State of Kentucky to pay almost $225,000 to plaintiffs in Kim Davis case

Kim Davis (C), the Kentucky clerk who defied a federal court order on same-sex marriage, listens to President Barack Obama deliver his State of the Union address before a joint session of Congress on Capitol Hill in Washington, DC on January 12, 2016. A federal judge ruled the state of Kentucky is required to pay almost $225,000 to the plaintiffs in the 2015 lawsuit against Davis.Photo by Pat Benic/UPI

July 22 (UPI) — A federal judge ruled that the state of Kentucky is required to pay legal fees to couples who sued Rowan County clerk Kim Davis to attain marriage licenses.

District Judge David Bunning ruled Friday the state will pay almost $225,000 in legal fees and court costs to the plaintiffs in the case against Davis after she halted her office from issuing marriage licenses following the U.S. Supreme Court‘s ruling that legalized same-sex marriage on June 26, 2015.

Bunning’s decision stated it would be unfair to hold Rowan County or Davis herself responsible for the fees, because the state awarded her the authority to issue marriage licenses and the couples prevailed in the case against Davis in her “official capacity” as a public official.

“Davis represented the Commonwealth of Kentucky when she refused to issue marriage licenses to legally eligible couples. The buck stops there,” the judge wrote.

He added that the plaintiffs April Miller, Karen Ann Roberts, Shantel Burke, Stephen Napier, Jody Fernandez, Kevin Holloway, L. Aaron Skaggs and Barry W. Spartman, clearly “won the war” by emerging victorious from the lawsuit, which by law entitled them to to be compensated for bringing their case.

“The plaintiffs prevailed by every measure of victory,” Bunning said. “Plaintiffs obtained marriage licenses that could not be revoked. And two of the plaintiff-couples married on those licenses. That is enduring relief. There is nothing more the court could do.”

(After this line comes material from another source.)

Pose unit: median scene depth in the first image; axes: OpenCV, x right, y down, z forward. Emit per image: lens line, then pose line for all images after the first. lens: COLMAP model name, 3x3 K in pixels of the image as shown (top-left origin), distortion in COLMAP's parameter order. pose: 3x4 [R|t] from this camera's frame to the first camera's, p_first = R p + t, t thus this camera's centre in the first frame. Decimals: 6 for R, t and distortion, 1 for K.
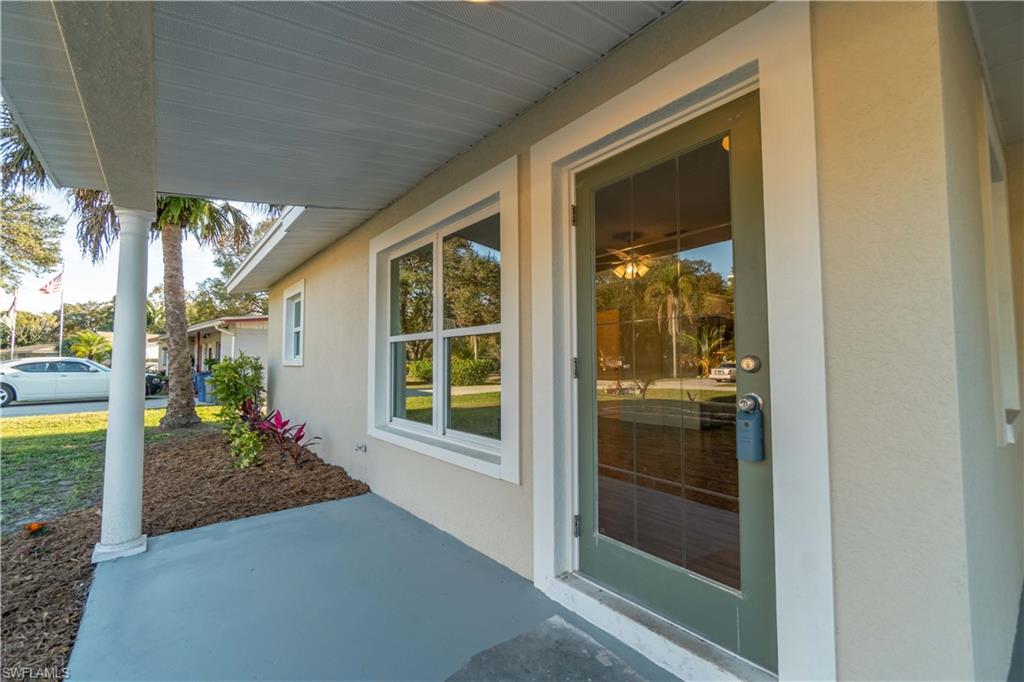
lens RADIAL K [[438.1, 0, 510.1], [0, 438.1, 339.1], [0, 0, 1]] dist [-0.009031, 0.002763]
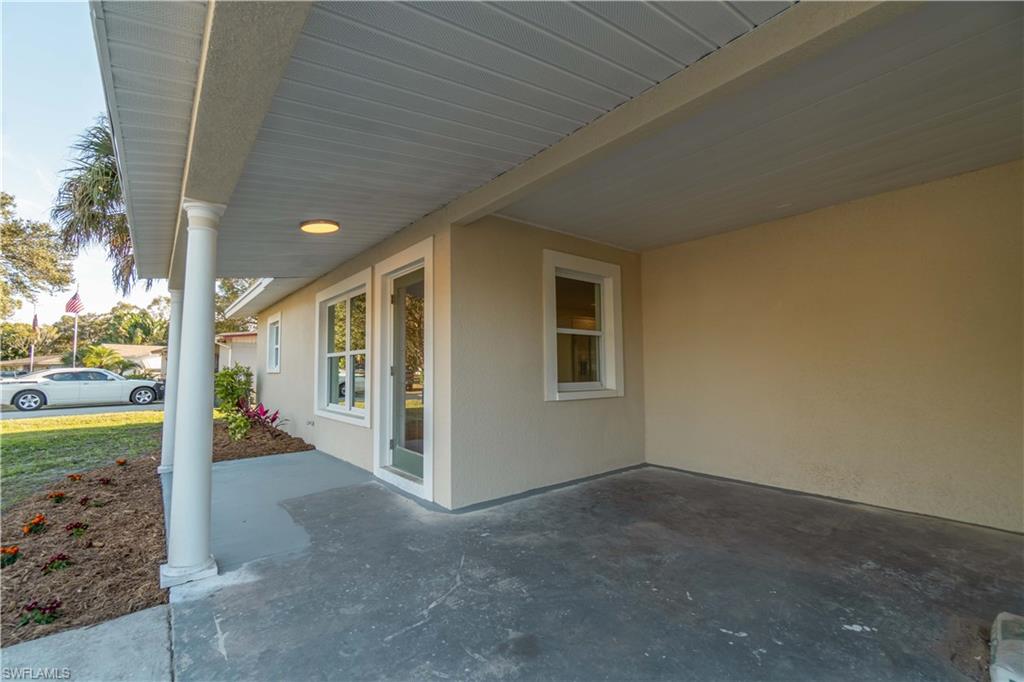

Mat Staver of Liberty Counsel, which represented Davis in the case, said the counsel was pleased its client wasn’t responsible for the debt but argued the lawsuit was moot because Davis received the accommodation she sought

He said Bunning was incorrect in declaring the plaintiffs the prevailing parties as the General Assembly eventually passed a law providing the religious liberty accommodation to remove the names of clerks from marriage license form and added the group would appeal the decision to have the state pay the court fees.

“Without prevailing party status, there can be no attorneys’ fees,” Staver said.

The American Civil Liberties Union of Kentucky praised the ruling, stating it should serve as a message to voters and state officials.

“It is unfortunate that Kentucky taxpayers will likely bear the financial burden of the unlawful actions and litigation strategies of an elected official, but those same voters are free to take that information into account at the ballot box,” ACLU legal director William Sharp said.